§ What the task requires
From the data below, repeat everything exactly except the images.
━━ Input data
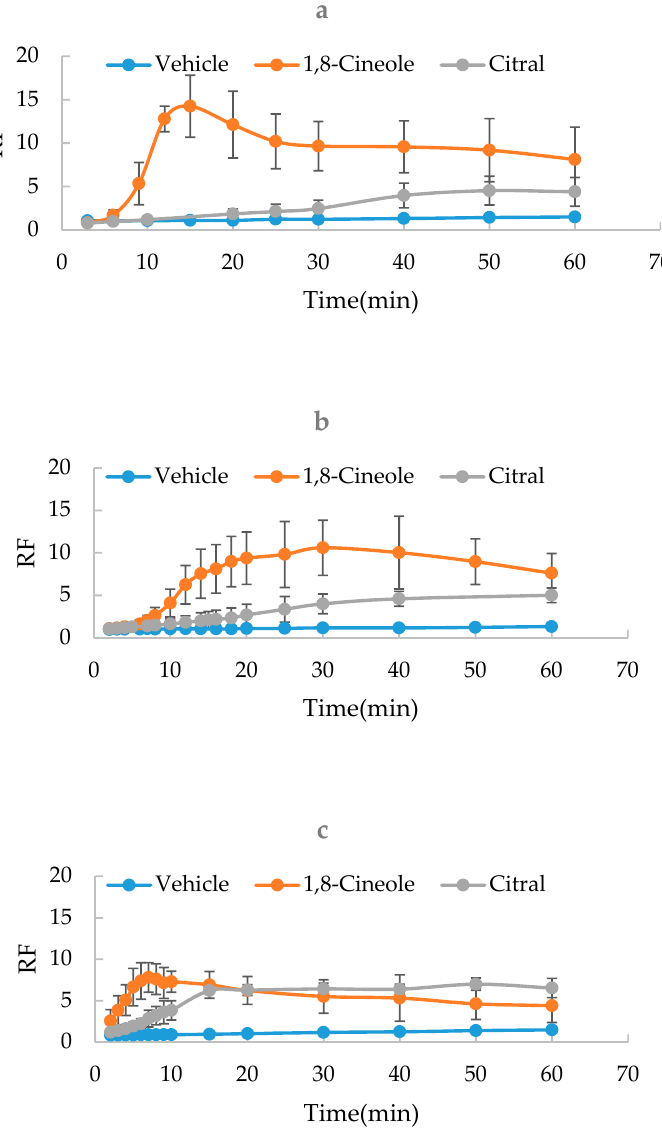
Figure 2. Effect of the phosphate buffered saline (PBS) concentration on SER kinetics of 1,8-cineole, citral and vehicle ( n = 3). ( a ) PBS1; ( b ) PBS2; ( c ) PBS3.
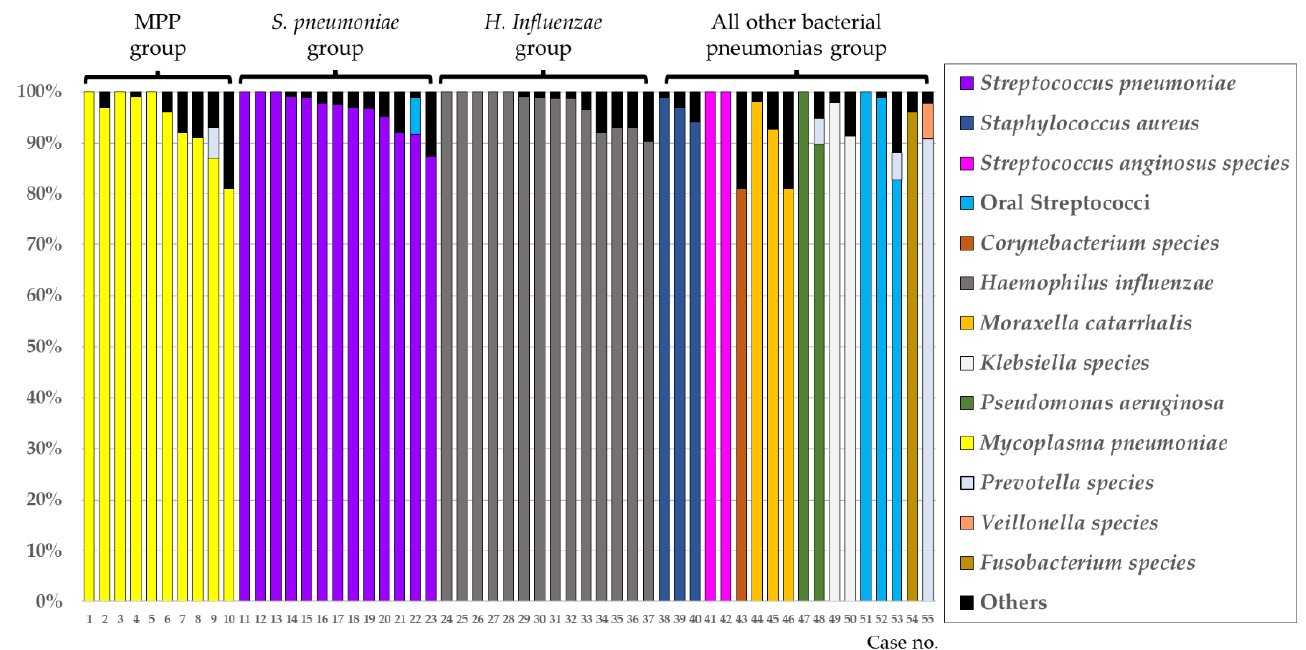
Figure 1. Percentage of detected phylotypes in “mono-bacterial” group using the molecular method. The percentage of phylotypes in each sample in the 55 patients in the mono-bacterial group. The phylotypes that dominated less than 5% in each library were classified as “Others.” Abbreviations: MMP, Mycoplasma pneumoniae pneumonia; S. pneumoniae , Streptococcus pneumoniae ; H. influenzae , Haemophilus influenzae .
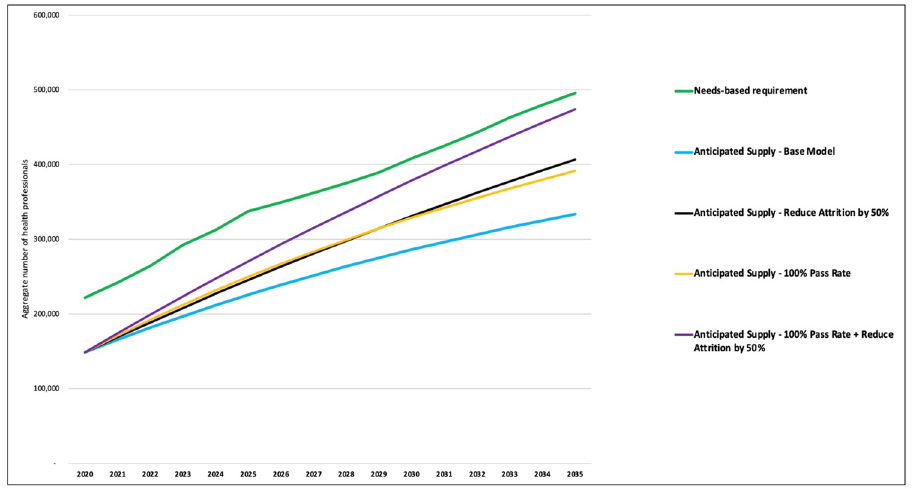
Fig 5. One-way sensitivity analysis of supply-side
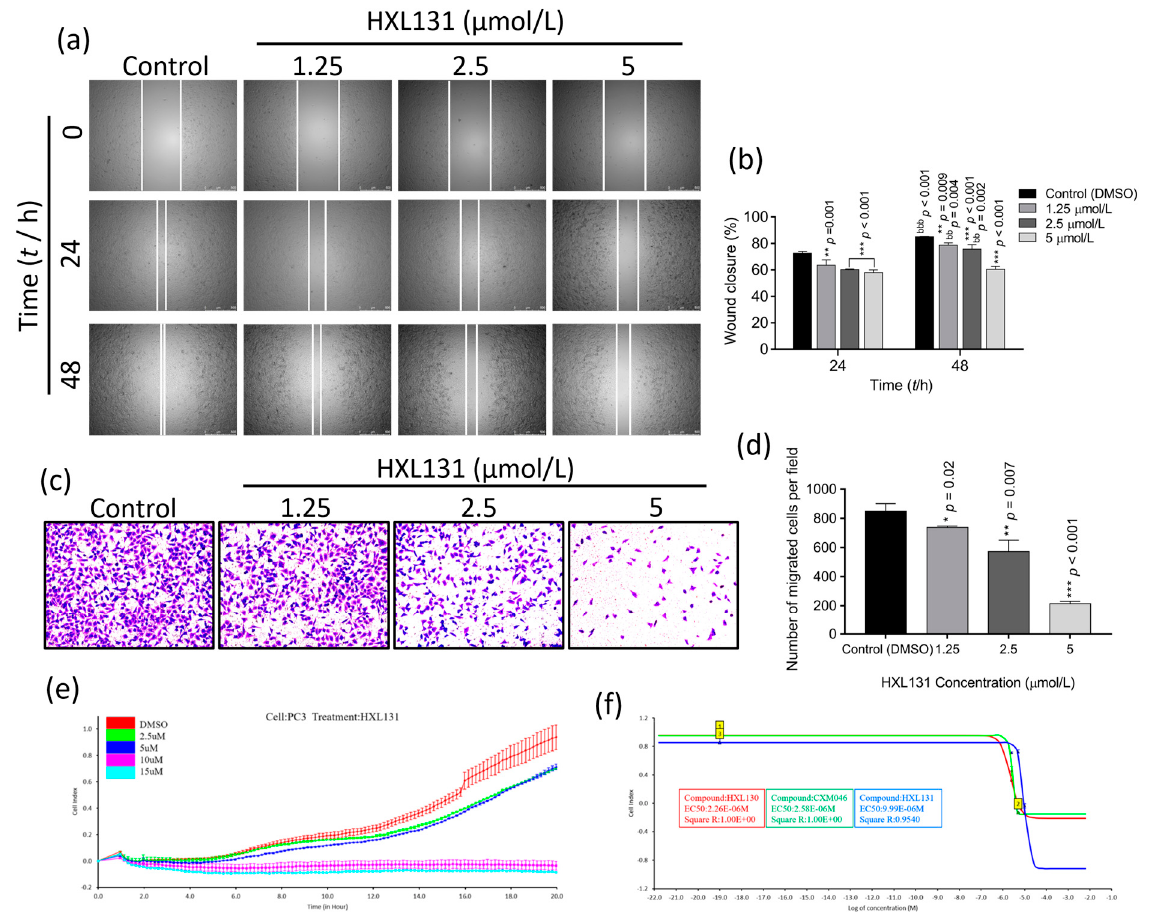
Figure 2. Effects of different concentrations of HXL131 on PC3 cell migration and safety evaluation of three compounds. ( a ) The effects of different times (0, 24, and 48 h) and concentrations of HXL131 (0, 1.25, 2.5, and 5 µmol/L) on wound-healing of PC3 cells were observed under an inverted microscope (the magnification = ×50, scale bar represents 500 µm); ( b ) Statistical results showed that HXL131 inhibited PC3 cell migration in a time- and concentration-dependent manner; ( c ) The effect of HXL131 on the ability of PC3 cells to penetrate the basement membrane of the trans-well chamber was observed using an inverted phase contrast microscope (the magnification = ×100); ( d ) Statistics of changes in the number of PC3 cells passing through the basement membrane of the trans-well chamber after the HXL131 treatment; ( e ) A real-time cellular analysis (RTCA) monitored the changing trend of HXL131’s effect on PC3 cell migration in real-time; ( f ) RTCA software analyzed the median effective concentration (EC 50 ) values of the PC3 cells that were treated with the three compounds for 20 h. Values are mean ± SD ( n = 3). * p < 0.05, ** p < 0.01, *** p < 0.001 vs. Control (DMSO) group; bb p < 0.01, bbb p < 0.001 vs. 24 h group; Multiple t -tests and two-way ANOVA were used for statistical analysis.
━━━━
§ The completed task
Figure 2. Effect of the phosphate buffered saline (PBS) concentration on SER kinetics of 1,8-cineole, citral and vehicle ( n = 3). ( a ) PBS1; ( b ) PBS2; ( c ) PBS3.
Figure 1. Percentage of detected phylotypes in “mono-bacterial” group using the molecular method. The percentage of phylotypes in each sample in the 55 patients in the mono-bacterial group. The phylotypes that dominated less than 5% in each library were classified as “Others.” Abbreviations: MMP, Mycoplasma pneumoniae pneumonia; S. pneumoniae , Streptococcus pneumoniae ; H. influenzae , Haemophilus influenzae .
Fig 5. One-way sensitivity analysis of supply-side
Figure 2. Effects of different concentrations of HXL131 on PC3 cell migration and safety evaluation of three compounds. ( a ) The effects of different times (0, 24, and 48 h) and concentrations of HXL131 (0, 1.25, 2.5, and 5 µmol/L) on wound-healing of PC3 cells were observed under an inverted microscope (the magnification = ×50, scale bar represents 500 µm); ( b ) Statistical results showed that HXL131 inhibited PC3 cell migration in a time- and concentration-dependent manner; ( c ) The effect of HXL131 on the ability of PC3 cells to penetrate the basement membrane of the trans-well chamber was observed using an inverted phase contrast microscope (the magnification = ×100); ( d ) Statistics of changes in the number of PC3 cells passing through the basement membrane of the trans-well chamber after the HXL131 treatment; ( e ) A real-time cellular analysis (RTCA) monitored the changing trend of HXL131’s effect on PC3 cell migration in real-time; ( f ) RTCA software analyzed the median effective concentration (EC 50 ) values of the PC3 cells that were treated with the three compounds for 20 h. Values are mean ± SD ( n = 3). * p < 0.05, ** p < 0.01, *** p < 0.001 vs. Control (DMSO) group; bb p < 0.01, bbb p < 0.001 vs. 24 h group; Multiple t -tests and two-way ANOVA were used for statistical analysis.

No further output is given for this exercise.